Your task:
Search the material below for the string "legal" and copy each line where it appears.
Top of Record set
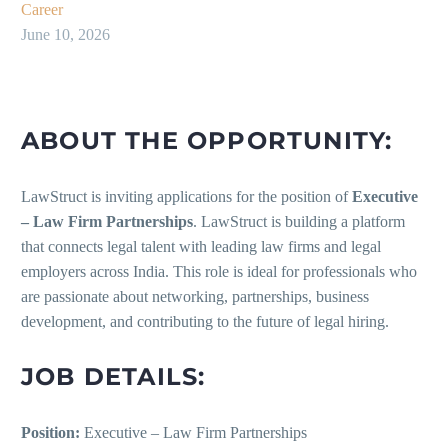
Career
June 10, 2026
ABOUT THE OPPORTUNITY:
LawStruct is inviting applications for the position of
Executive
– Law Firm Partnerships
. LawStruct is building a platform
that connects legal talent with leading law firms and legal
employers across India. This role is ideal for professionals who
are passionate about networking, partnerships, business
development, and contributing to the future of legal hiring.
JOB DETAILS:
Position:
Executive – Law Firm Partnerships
Bottom of Record set
Exercise solution:
that connects legal talent with leading law firms and legal
development, and contributing to the future of legal hiring.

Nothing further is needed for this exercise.